(RECORD EXCERPTS):
[Start of section]
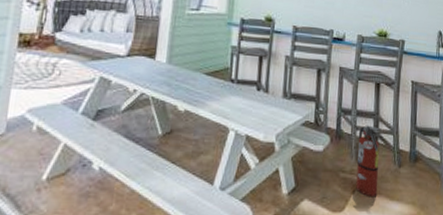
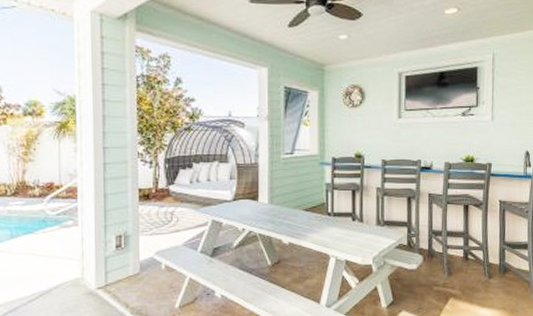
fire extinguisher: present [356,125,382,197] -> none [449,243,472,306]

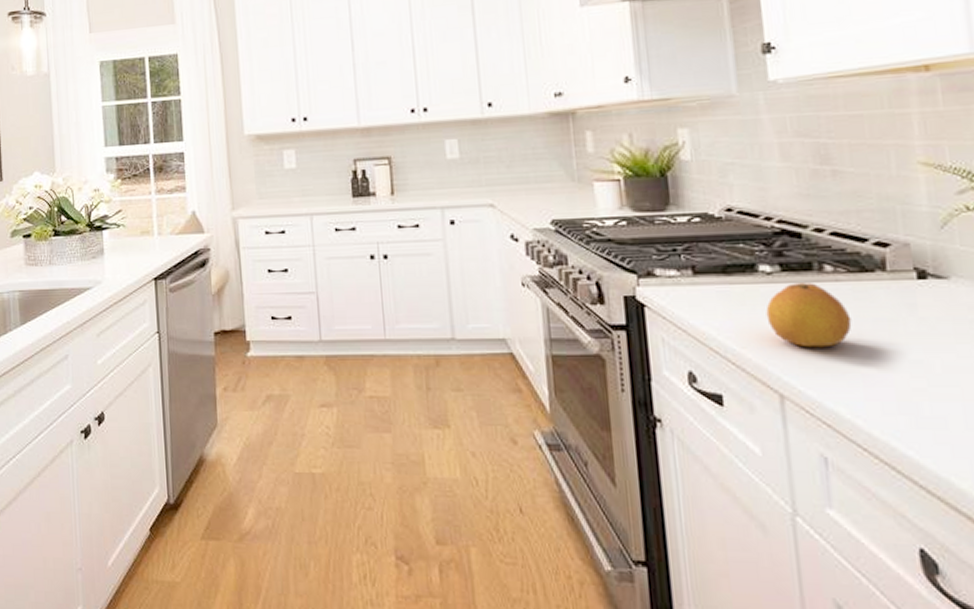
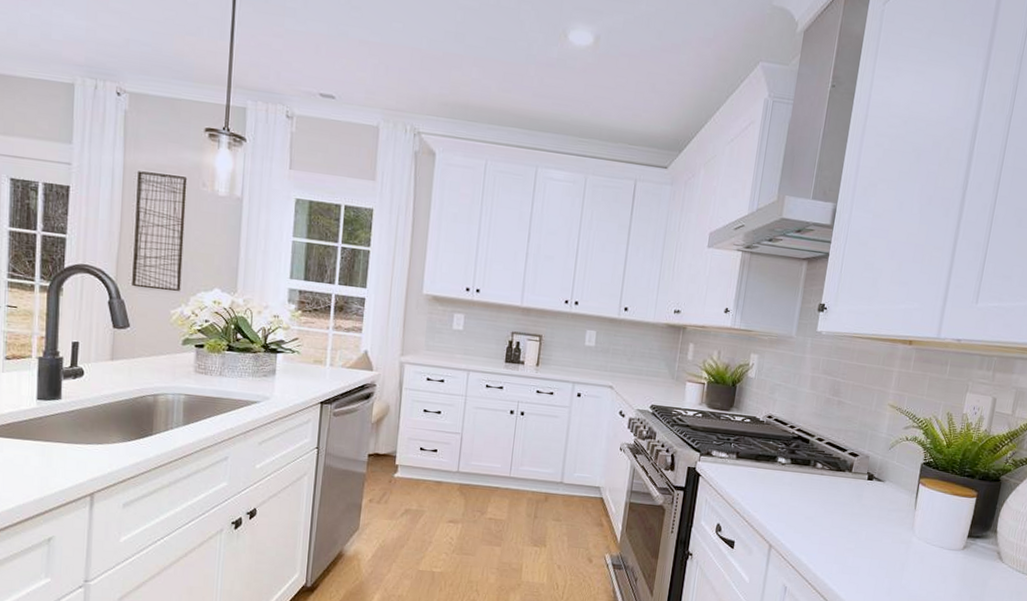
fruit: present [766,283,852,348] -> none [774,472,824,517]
[End of section]
[Start of section]
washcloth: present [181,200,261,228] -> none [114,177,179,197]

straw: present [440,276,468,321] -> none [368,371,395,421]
[End of section]
[Start of section]
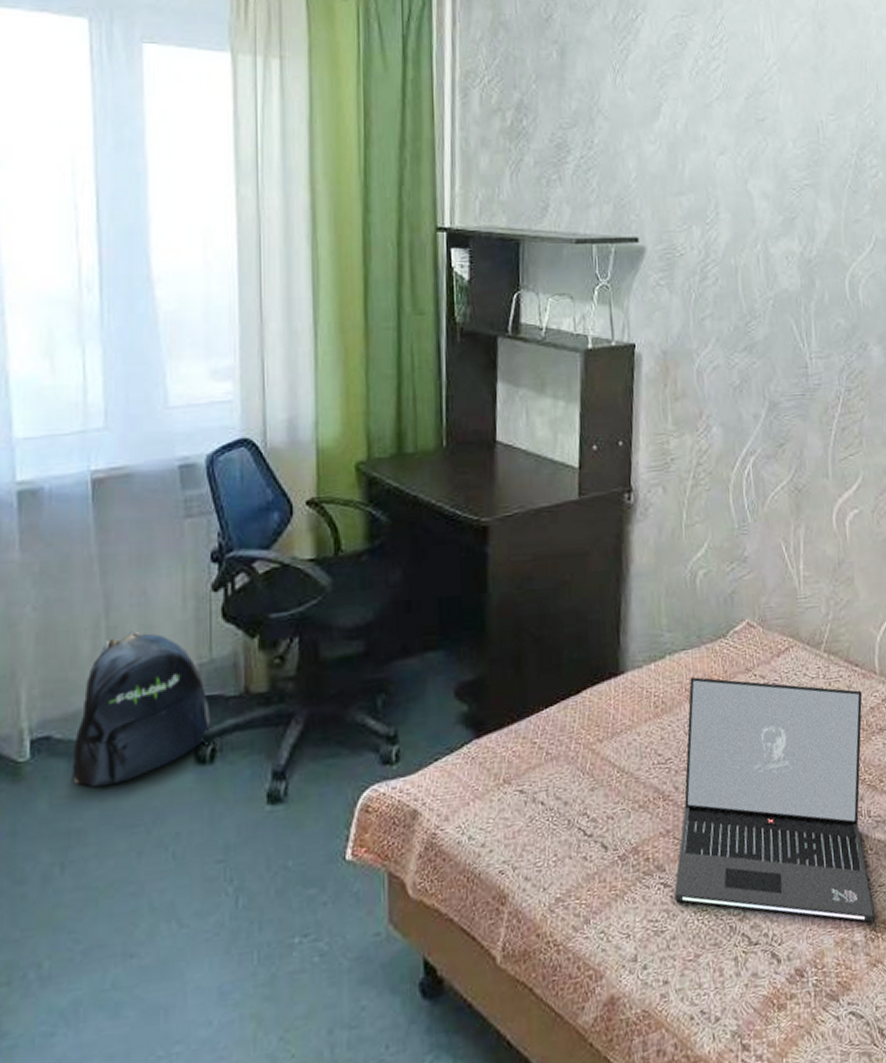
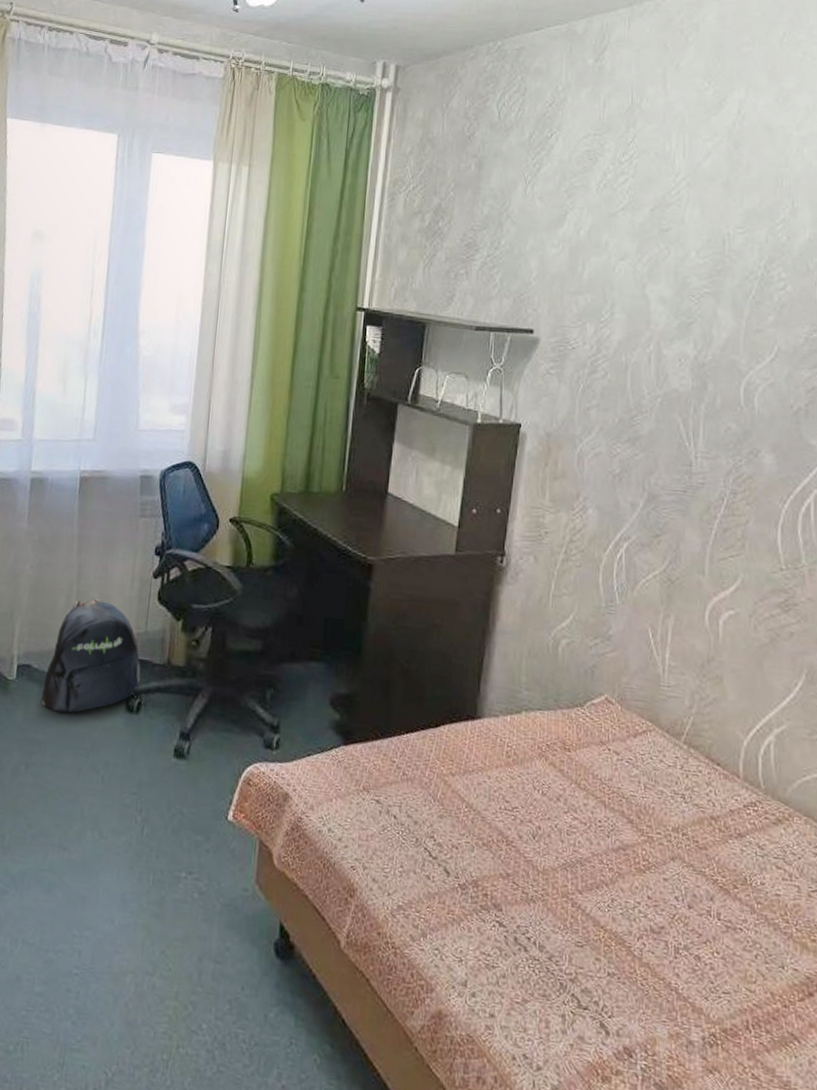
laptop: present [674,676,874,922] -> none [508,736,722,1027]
[End of section]
The answer is those lines of the material above that run from the one containing "fire extinguisher: present" up to and including the one containing "fruit: present [766,283,852,348]", restated exactly and without images.

(ANSWER TO THIS PROBLEM):
fire extinguisher: present [356,125,382,197] -> none [449,243,472,306]

fruit: present [766,283,852,348] -> none [774,472,824,517]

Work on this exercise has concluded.